Advogada e mestre em direito ambiental Penélope Antony, explica que existem dois tipos de garimpo: aquele que é feito em terra firme ou em água. Em terra firme, o garimpo movimenta o solo por meio de maquinários, porque os garimpeiros buscam metais e gemas preciosos, como ouro e diamante. Usa-se mercúrio tanto na água quanto no solo. Esses fatores tornam o garimpo uma atividade de grande impacto ambiental.

As áreas não são recuperáveis. A maior parte do garimpo é ilegal. Quando o garimpeiro vai à área, ele não se preocupa com a compensação ambiental”, alerta advogada.

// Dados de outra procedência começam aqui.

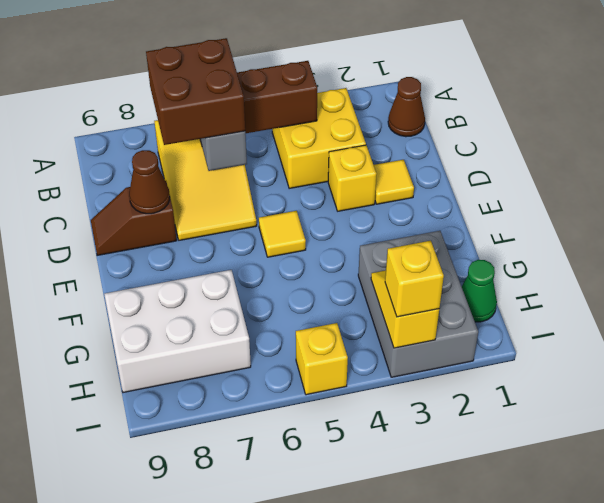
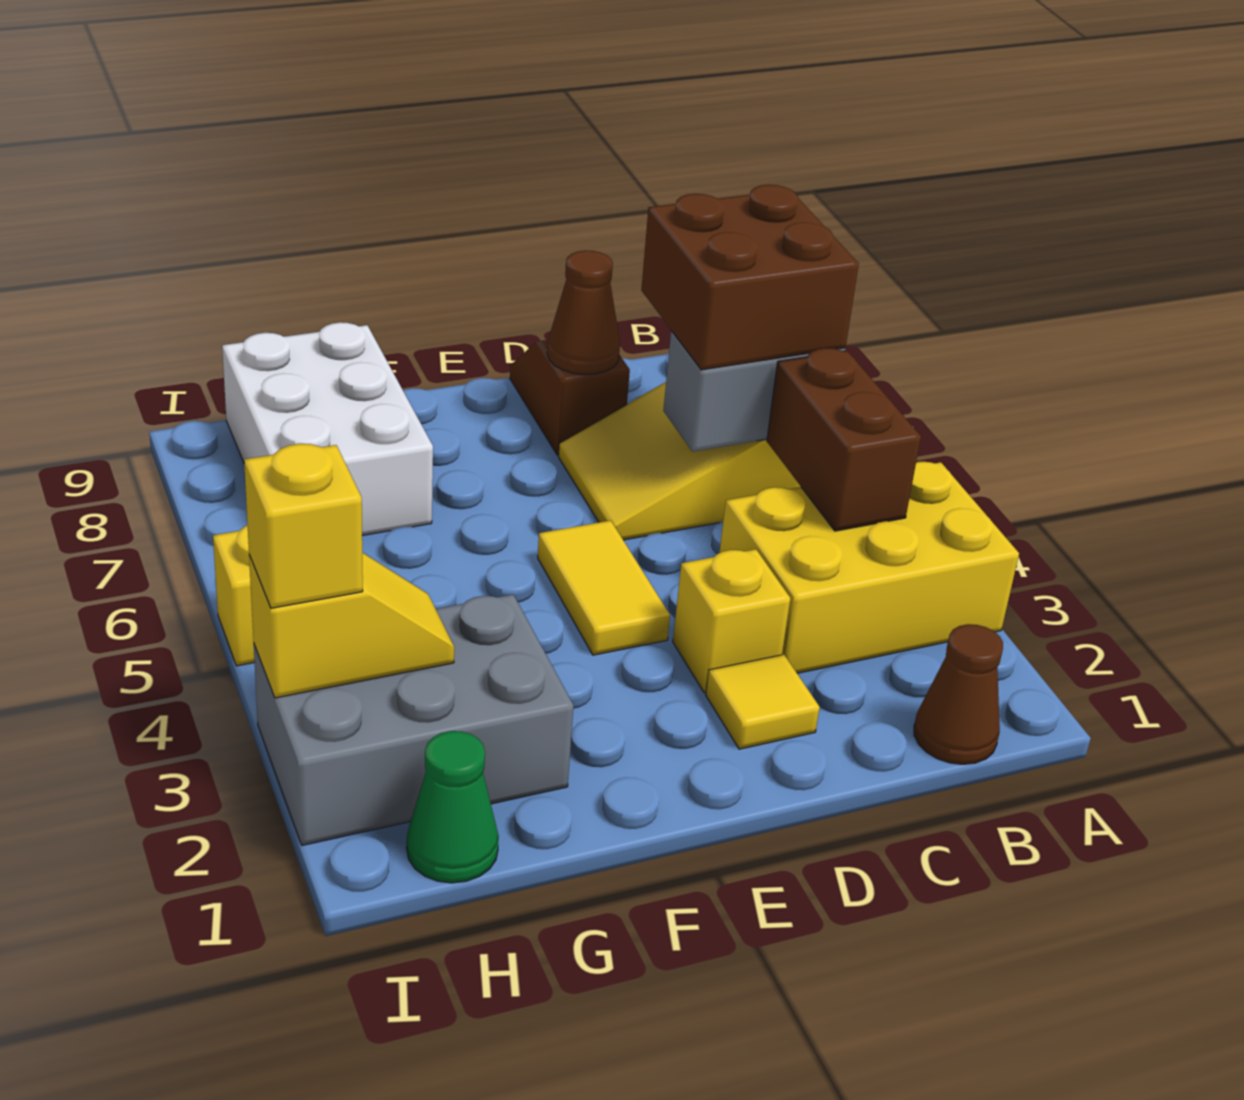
yellow brick B3:C4 level 1 -> yellow brick A3:C4 level 1
yellow tile E5 level 1 -> yellow tile E4:E5 level 1

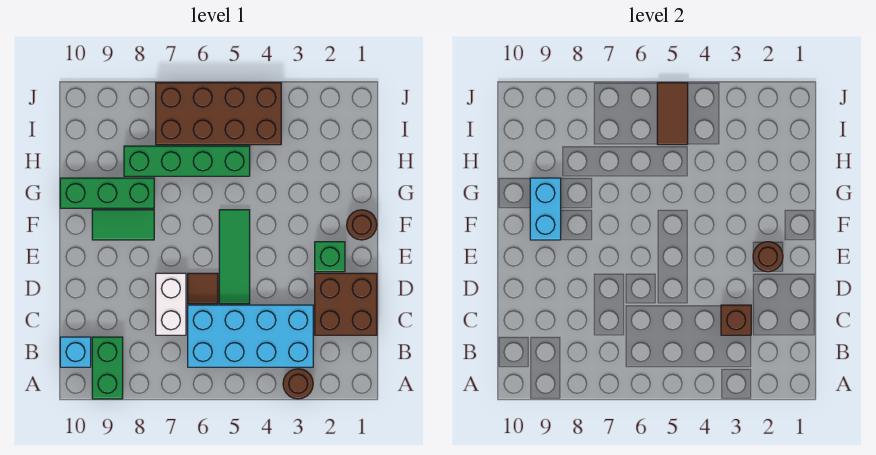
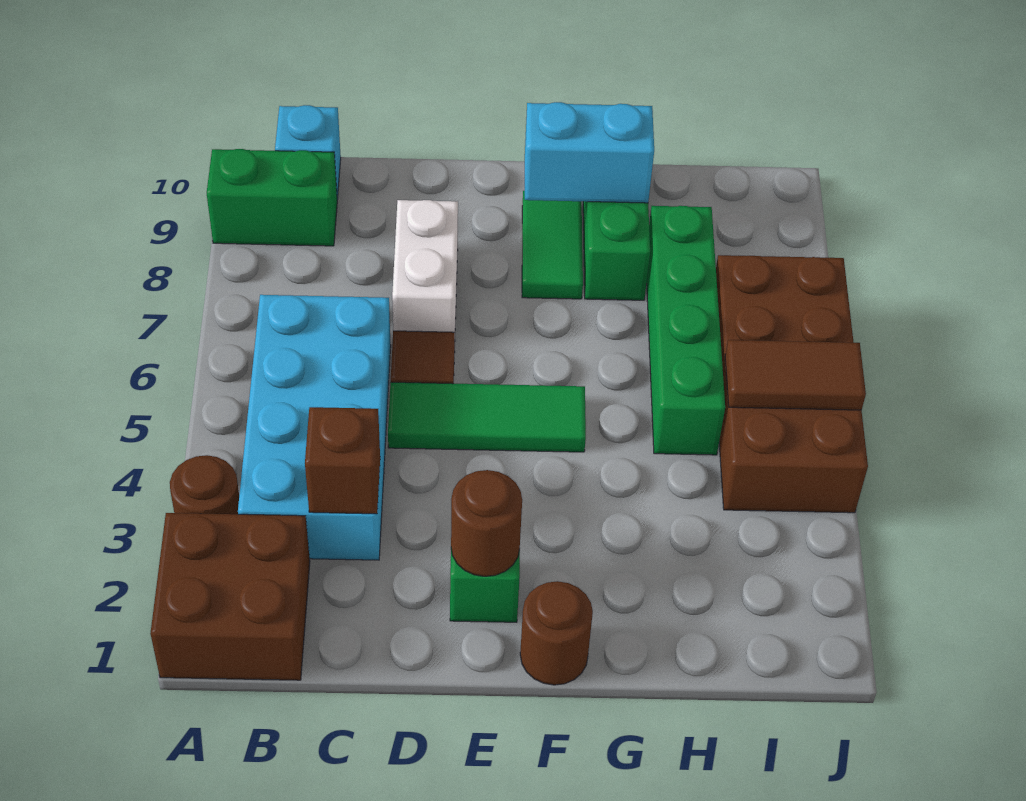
brown brick C1:D2 level 1 -> brown brick A1:B2 level 1
white brick C7:D7 level 1 -> white brick D7:D8 level 1

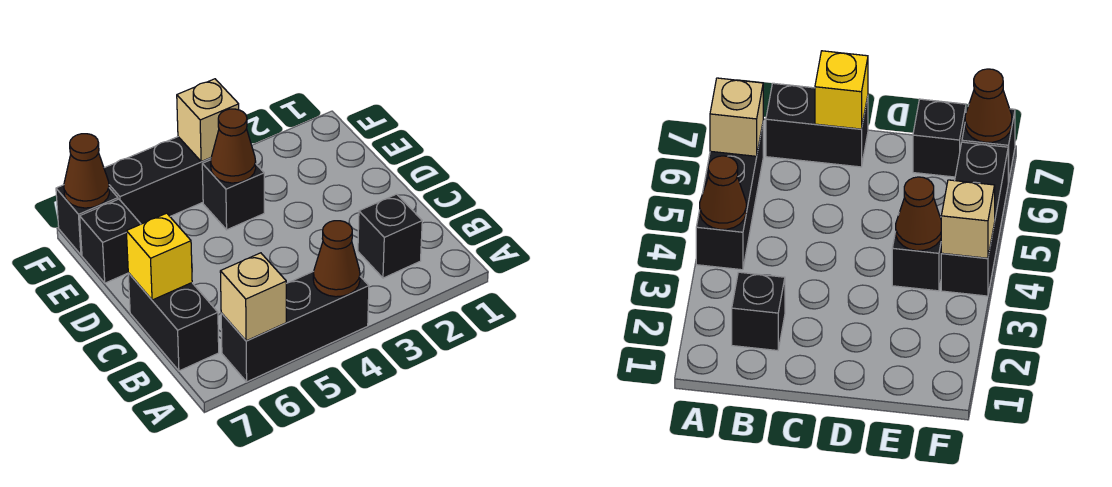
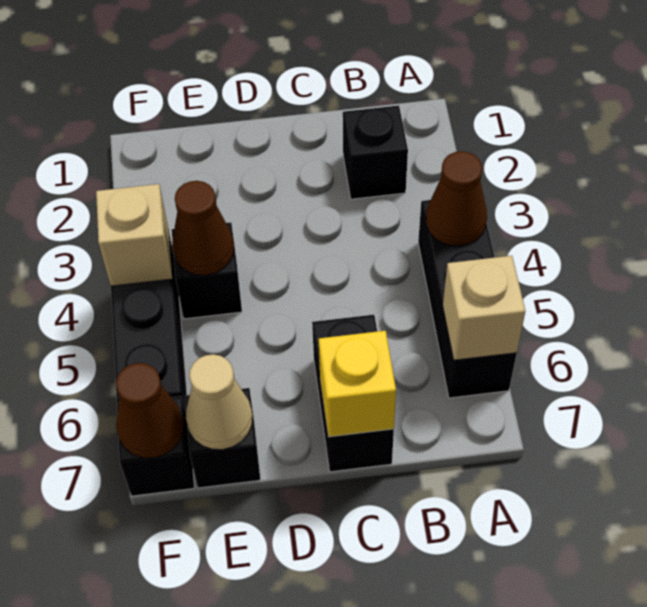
black brick B7:C7 level 1 -> black brick C6:C7 level 1
none -> tan cone E7 level 2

Balsas de garimpo no município de Autazes, no Amazonas (25.nov.21 – Ricardo Oliveira/Revista Cenarium)

Ainda segundo a especialista, o garimpo em água utiliza dragas que alcançam o leito de rios. O material retirado de lá é processado em máquinas. O principal problema desse tipo de garimpo é a utilização de mercúrio.

Uma gota de mercúrio é altamente poluidora. Ele é extremamente nocivo à cadeia alimentar como um todo. Eu insiro nessa cadeia o ser humano. O mercúrio é extremamente danoso ao nosso organismo. Causa câncer e uma série de problemas”, afirmou.

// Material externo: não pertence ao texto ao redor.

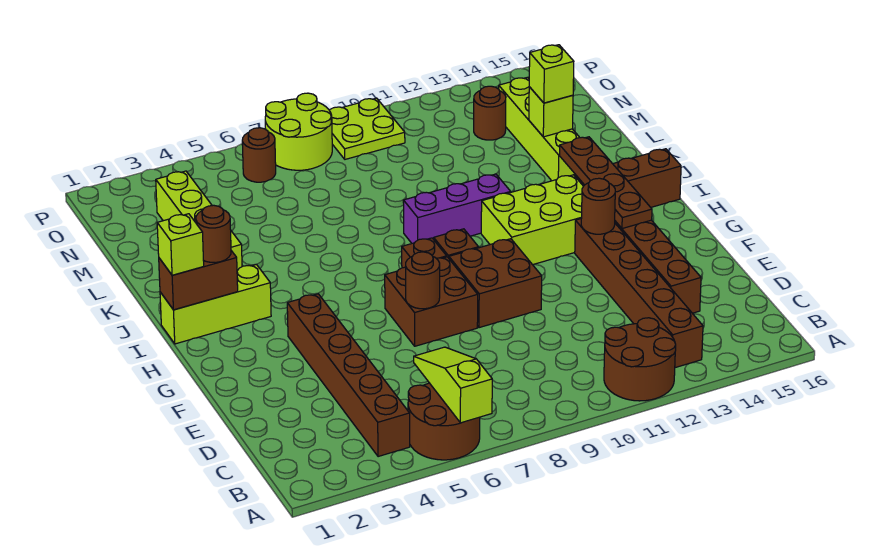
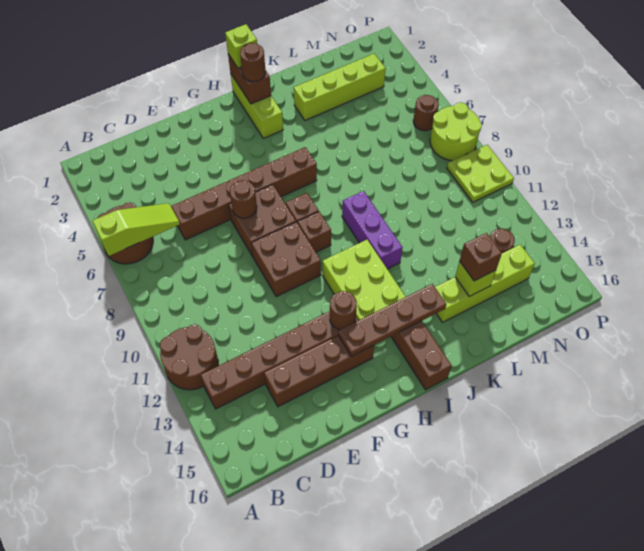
brown brick B4:G4 level 1 -> brown brick D6:I6 level 1
lime brick L14 level 3 -> brown brick L14 level 3

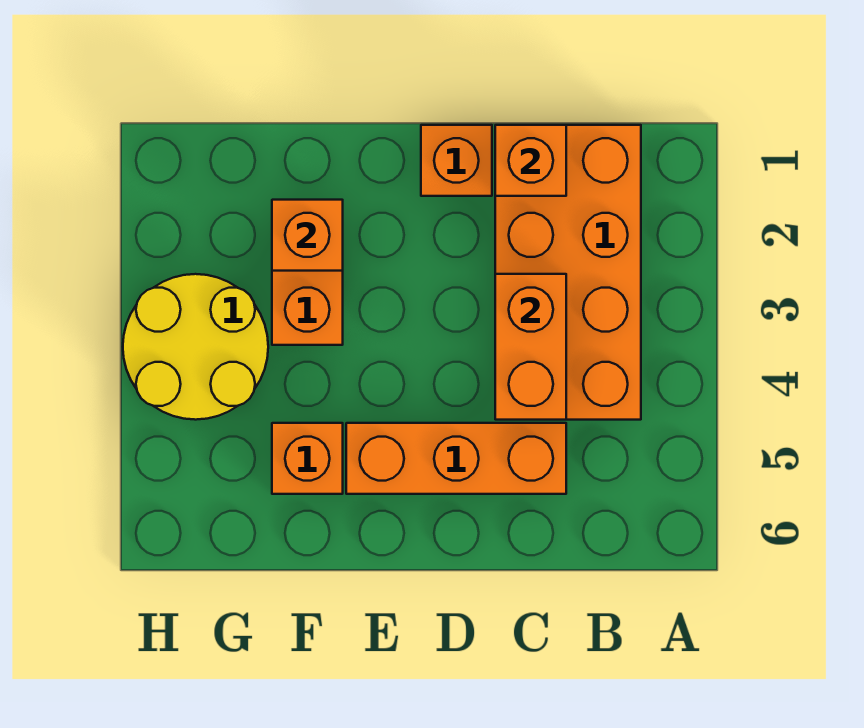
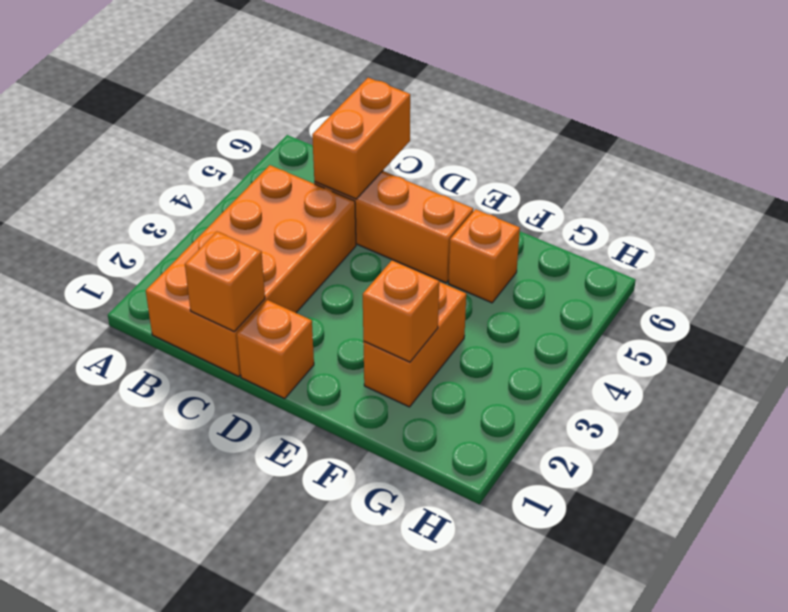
orange brick C3:C4 level 2 -> orange brick C5:C6 level 2
yellow round brick G3:H4 level 1 -> none

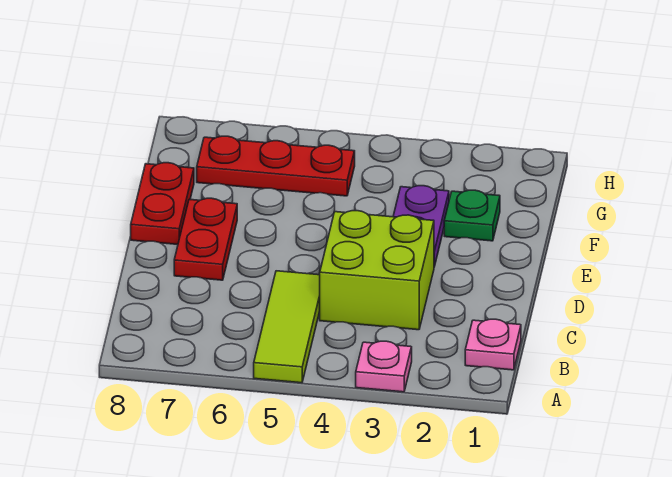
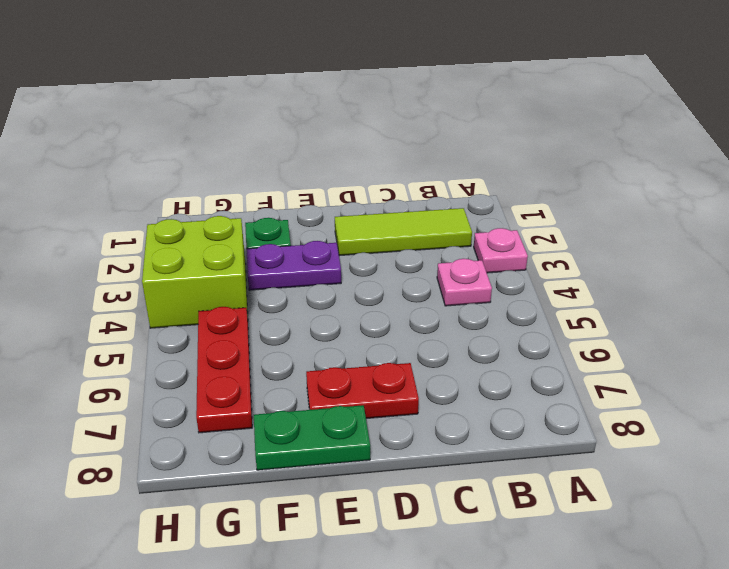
lime tile A5:C5 level 1 -> lime tile B2:D2 level 1
pink plate B1 level 1 -> pink plate B4 level 1
lime brick C3:D4 level 1 -> lime brick G3:H4 level 1
red plate E8:F8 level 1 -> green plate E8:F8 level 1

Garimpeiro usa mercúrio em garimpo no Rio Madeira (27.nov.21- Ricardo Oliveira/Revista Cenarium)
Impactos

A professora e doutora em Direito Ambiental Carla Torquato analisa que os problemas que o garimpo provoca podem ser divididos em quatro pontos: impactos ambientais, impactos sociais, contaminação por mercúrio e falta de legalização.

Segundo ela, o garimpo é realizado, majoritariamente, em terras indígenas ou unidades de conservação. Multas e infrações são imputados a “laranjas”, termo usado para descrever uma pessoa ou entidade que serve como uma fachada para ocultar atividades financeiras ilícitas. Assim como Penélope Antony, Torquato também considera que a contaminação das águas é o impacto mais negativo.

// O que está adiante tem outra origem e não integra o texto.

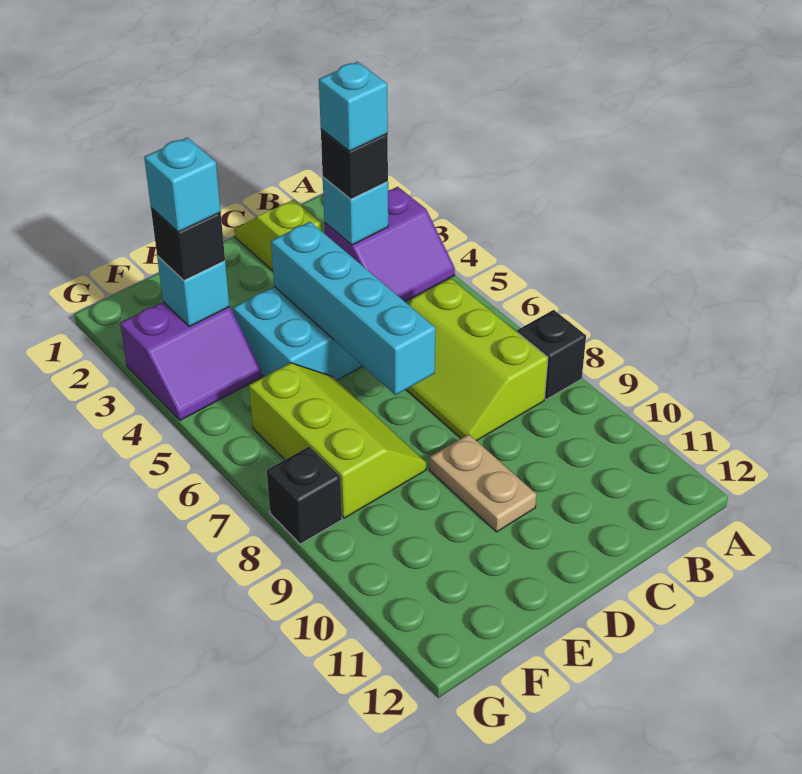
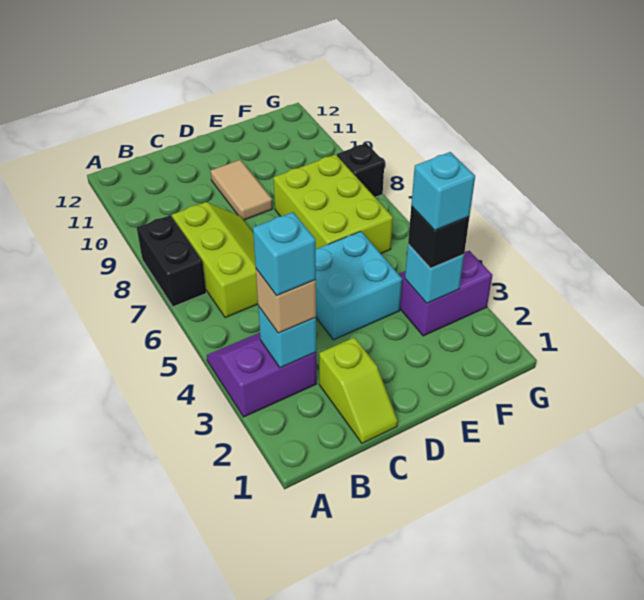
black brick A8 level 1 -> black brick A7:A8 level 1
black brick B3 level 3 -> tan brick B3 level 3
cyan brick D4:D7 level 2 -> none
tan plate D9:D10 level 1 -> tan tile D9:D10 level 1
lime slope E6:F8 level 1 top F -> lime brick E6:F8 level 1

O ponto mais negativo do garimpo na região amazônica é, certamente, a contaminação por mercúrio. A contaminação, muitas vezes, acaba sendo invisível. Ela não contamina somente terras indígenas, mas todas as nascentes ao redor, o que atinge a todos”, analisa.

Áreas de garimpo ilegal na Terra Indígena Yanomami vistas em sobrevoo ao longo do Rio Mucajaí (Fernando Frazão/Agência Brasil)
Sobrevivência

Apesar dos efeitos negativos ao meio ambiente, Penélope Antony considera que a falta de qualidade de vida que alguns moradores do interior do Amazonas vivem os aproxima do garimpo, que se torna para eles uma forma de sobrevivência.

Não estou falando dos donos de garimpo, logicamente. Eles, muitas vezes, cometem crimes e até deveriam ser presos. Mas, defendo o trabalhador garimpeiro, que não tem qualidade de vida e sequer sabe dos danos que aquela atividade vai causar ao meio ambiente”, afirmou.